Podemos parar la guerra contra Irak y podemos parar todas las guerras contra el mundo que han sido y serán (tal como vienen programadas, militarmente, políticamente, económicamente, o todo junto). Si no olvidamos nunca –con Irak y más allá de Irak– cuántos no-individuos (individuos de coche, tarjeta de crédito, teléfono móvil y demás) podemos entrar por metro cuadrado, y si lo ponemos lo más cotidianamente posible en práctica (y no sólo ante la perspectiva de una guerra inminente, sino ante la paz de los cementerios de todos los días), entonces estaremos en condiciones finalmente, al reencontrarnos con nuestra realidad más profunda, la del ser social, la del ser-con-otros (y desechando nuestra «identidad», nuestra soledad de átomos impuesta por poderes extraños) de vencer a la realidad exterior, la realidad, esa cosa de la que nos quieren convencer que es la Verdad, cuando desde el fondo de nuestros corazones sabemos que es falsa.
Recordemos, pues: donde no se puede «morir», porque no hay lugar, porque el metro cuadrado está ocupado, saturado, no entra la policía, no entra el Poder, no entra la publicidad, no entra la televisión, no entra la centrifugadora del profesional del intelecto bien pagado, no entra lo que nos mata desde que la historia es historia, o sea, «prehistoria», aunque la mona se vista con la seda de lo moderno, de lo posmoderno o de lo ultramoderno, que, por otra parte, ya se está viendo venir una vez más de la mano del amigo americano, sus delirios, sus idioteces, sus bombas.
¿Cuántos seremos por metro cuadrado en lo sucesivo (en Madrid, Londres o Roma, en Nueva York, Melbourne o Bangkok)? Como diría el príncipe de Dinamarca, he aquí la cuestión. Cabría entonces la posibilidad –muy real, tan real como lo fueron las manifestaciones de Madrid, Londres o Roma, Nueva York, Melbourne o Bangkok y tantísimas ciudades más, grandes o pequeñas– de que por fin dejara de oler a podrido no sólo en Dinamarca sino en el planeta entero, olor para el cual ya no hay «máscara antigás» que sirva, porque la guerra química y bacteriológica hace mucho ya, hace miles de años en verdad, que empezó. Es la guerra de siempre, la del sucio olor del Dinero (cada vez más fétido) contra la humanidad.
Algo huele a limpio en cada metro cuadrado que habitamos o que, juntos, como pueblo, empezamos a habitar. No nos moverán. Cada metro cuadrado es, tiene que ser, nuestro. De aquí en más, todos los días del año, del 2003 y de los que quizá vengan (siempre que el Bobo no apriete el botón) deberíamos convertirlos en una reedición, sabiamente corregida y aumentada, de este extraordinario, inolvidable 15 de febrero. En nuestras manos está.

Datos recopilados
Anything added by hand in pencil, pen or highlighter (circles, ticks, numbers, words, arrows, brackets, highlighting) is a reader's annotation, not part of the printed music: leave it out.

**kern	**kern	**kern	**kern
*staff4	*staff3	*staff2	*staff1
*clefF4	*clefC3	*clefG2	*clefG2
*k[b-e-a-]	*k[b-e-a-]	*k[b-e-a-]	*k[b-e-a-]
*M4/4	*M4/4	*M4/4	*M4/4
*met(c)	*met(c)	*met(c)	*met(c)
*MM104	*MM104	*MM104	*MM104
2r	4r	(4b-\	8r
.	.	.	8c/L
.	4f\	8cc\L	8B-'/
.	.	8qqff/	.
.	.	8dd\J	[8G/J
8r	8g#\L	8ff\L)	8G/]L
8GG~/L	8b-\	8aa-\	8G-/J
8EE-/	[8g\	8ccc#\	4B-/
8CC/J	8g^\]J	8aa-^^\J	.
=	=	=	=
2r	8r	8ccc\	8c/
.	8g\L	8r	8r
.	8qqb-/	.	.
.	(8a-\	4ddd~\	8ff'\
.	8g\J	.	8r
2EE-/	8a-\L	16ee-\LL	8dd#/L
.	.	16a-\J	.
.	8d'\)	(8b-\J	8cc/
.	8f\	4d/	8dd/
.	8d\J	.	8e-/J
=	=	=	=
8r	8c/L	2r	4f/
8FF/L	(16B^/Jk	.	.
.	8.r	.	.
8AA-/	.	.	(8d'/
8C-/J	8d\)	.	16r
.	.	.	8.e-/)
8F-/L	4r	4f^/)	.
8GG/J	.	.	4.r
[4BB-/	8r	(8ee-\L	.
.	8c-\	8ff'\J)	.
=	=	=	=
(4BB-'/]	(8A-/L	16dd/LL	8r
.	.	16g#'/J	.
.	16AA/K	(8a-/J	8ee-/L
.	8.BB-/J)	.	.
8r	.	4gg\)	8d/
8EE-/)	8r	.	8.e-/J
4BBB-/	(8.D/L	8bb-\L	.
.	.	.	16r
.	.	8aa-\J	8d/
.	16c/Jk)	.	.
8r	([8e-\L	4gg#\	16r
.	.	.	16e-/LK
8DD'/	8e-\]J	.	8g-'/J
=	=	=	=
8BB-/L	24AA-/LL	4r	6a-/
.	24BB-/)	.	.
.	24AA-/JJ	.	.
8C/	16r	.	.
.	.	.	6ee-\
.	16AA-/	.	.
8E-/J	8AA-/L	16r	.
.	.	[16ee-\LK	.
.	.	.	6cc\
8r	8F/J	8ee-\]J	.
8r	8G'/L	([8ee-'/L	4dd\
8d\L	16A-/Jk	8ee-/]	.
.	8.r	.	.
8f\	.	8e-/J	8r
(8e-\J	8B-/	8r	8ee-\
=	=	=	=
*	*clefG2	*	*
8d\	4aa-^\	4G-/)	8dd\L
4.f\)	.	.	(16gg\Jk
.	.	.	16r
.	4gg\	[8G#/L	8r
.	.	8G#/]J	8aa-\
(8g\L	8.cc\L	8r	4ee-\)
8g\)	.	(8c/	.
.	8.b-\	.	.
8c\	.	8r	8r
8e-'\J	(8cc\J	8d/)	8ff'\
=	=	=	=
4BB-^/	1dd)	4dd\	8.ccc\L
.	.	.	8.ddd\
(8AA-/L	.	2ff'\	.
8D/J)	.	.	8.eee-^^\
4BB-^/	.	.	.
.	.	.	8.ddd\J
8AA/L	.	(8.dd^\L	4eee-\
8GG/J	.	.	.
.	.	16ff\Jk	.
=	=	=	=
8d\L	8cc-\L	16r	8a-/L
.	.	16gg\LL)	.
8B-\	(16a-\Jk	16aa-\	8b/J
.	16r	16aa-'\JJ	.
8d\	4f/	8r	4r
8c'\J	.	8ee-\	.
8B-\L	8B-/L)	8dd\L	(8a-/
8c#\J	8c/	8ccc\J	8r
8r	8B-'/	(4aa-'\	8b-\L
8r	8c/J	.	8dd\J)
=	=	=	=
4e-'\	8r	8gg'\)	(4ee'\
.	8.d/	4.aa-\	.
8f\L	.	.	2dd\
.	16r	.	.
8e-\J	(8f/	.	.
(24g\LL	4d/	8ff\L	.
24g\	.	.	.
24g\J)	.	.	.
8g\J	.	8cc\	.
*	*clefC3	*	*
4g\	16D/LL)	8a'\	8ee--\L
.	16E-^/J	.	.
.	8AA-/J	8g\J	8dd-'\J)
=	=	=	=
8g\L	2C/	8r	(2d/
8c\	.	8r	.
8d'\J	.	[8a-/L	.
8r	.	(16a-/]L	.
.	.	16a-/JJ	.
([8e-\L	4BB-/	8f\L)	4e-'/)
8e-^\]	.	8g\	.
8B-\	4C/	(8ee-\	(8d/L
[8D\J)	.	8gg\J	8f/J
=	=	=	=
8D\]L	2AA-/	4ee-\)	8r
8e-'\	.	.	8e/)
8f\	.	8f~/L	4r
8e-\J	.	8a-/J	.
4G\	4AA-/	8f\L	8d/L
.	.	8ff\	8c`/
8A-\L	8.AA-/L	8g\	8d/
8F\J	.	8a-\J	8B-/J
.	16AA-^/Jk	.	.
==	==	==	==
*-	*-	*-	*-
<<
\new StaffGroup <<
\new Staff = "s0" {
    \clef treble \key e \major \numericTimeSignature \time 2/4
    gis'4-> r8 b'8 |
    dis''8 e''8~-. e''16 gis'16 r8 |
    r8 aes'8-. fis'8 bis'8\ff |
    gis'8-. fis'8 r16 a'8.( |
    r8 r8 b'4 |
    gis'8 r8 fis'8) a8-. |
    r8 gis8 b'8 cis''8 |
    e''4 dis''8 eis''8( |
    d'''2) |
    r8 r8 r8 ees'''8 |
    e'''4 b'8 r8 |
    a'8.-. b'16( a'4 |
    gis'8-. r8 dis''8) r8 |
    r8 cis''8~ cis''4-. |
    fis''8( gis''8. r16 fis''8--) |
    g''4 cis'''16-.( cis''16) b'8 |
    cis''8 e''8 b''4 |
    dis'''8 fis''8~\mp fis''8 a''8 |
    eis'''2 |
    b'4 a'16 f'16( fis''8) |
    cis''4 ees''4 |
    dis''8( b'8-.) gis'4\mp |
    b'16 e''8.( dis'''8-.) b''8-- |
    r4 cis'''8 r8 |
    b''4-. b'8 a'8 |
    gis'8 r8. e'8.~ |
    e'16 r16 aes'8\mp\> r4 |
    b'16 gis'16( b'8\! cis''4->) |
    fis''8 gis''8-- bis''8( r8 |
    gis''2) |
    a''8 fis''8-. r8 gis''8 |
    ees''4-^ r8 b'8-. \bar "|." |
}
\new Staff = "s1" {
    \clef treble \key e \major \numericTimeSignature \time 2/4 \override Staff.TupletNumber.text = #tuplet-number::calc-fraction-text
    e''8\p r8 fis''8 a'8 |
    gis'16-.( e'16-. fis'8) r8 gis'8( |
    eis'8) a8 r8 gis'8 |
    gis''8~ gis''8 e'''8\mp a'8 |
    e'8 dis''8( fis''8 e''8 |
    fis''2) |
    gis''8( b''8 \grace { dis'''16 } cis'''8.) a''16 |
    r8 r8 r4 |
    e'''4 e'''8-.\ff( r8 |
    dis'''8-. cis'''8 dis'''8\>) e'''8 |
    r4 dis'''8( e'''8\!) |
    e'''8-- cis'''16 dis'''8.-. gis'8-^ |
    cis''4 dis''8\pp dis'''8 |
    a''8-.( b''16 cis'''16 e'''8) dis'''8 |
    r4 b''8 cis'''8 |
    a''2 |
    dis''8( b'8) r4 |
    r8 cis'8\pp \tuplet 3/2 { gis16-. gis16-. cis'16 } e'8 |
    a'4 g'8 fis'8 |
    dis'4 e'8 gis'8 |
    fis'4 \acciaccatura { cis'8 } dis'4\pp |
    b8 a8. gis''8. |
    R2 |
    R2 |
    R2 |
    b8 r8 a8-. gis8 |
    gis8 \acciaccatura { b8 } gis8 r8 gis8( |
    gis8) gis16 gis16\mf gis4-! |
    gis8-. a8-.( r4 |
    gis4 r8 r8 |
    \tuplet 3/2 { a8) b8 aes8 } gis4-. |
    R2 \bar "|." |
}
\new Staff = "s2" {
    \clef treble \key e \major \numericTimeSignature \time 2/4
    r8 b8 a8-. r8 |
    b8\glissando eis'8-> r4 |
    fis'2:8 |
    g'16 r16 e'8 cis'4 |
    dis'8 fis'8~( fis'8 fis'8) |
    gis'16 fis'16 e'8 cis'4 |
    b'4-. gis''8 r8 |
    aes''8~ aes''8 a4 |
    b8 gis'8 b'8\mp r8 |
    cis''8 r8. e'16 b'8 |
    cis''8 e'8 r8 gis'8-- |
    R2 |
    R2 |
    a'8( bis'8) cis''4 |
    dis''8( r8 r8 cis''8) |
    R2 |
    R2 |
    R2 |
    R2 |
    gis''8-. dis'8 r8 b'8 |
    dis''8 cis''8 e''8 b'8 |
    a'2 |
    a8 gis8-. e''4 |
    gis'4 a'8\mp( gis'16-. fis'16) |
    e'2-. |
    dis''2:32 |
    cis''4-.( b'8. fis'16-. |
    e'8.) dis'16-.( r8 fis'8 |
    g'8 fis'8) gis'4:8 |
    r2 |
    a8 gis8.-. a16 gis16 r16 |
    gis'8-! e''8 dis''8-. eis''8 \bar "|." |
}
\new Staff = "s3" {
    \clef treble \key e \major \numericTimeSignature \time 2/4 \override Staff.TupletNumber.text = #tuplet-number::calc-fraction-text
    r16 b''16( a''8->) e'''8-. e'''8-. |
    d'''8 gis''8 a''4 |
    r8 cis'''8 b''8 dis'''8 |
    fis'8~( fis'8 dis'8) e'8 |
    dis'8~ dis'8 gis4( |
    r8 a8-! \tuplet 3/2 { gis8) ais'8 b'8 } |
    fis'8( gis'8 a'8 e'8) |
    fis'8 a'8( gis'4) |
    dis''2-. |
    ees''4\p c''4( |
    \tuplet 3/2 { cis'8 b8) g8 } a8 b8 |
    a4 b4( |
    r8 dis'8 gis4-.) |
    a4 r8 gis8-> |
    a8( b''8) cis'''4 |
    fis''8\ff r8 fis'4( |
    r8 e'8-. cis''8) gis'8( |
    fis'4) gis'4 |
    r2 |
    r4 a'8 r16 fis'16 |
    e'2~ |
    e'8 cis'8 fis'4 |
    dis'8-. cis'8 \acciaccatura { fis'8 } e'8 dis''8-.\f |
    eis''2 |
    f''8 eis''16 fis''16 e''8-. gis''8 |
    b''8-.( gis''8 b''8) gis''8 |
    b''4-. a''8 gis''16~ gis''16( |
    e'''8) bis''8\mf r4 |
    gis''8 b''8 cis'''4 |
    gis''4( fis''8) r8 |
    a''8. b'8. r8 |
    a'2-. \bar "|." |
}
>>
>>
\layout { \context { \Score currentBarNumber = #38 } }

_Tareas a realizar_
1. Resume en forma de lista el párrafo del fragmento que empieza con «Algo huele a limpio». Conserva sus datos principales.
2. Enumera todas las ciudades que se mencionan en el fragmento.
3. Reproduce el fragmento desde "Recordemos, pues: donde" hasta "idioteces, sus bombas.", ambos incluidos.

_Respuestas_
1.
- Algo huele a limpio en cada metro cuadrado que habitamos o que, como pueblo, empezamos a habitar.
- No nos moverán: cada metro cuadrado tiene que ser nuestro.
- Todos los días de 2003 y de los años siguientes, siempre que el Bobo no apriete el botón, deberían ser una reedición, corregida y aumentada, del 15 de febrero.
- Está en nuestras manos.

2.
- Madrid
- Londres
- Roma
- Nueva York
- Melbourne
- Bangkok

3.
Recordemos, pues: donde no se puede «morir», porque no hay lugar, porque el metro cuadrado está ocupado, saturado, no entra la policía, no entra el Poder, no entra la publicidad, no entra la televisión, no entra la centrifugadora del profesional del intelecto bien pagado, no entra lo que nos mata desde que la historia es historia, o sea, «prehistoria», aunque la mona se vista con la seda de lo moderno, de lo posmoderno o de lo ultramoderno, que, por otra parte, ya se está viendo venir una vez más de la mano del amigo americano, sus delirios, sus idioteces, sus bombas.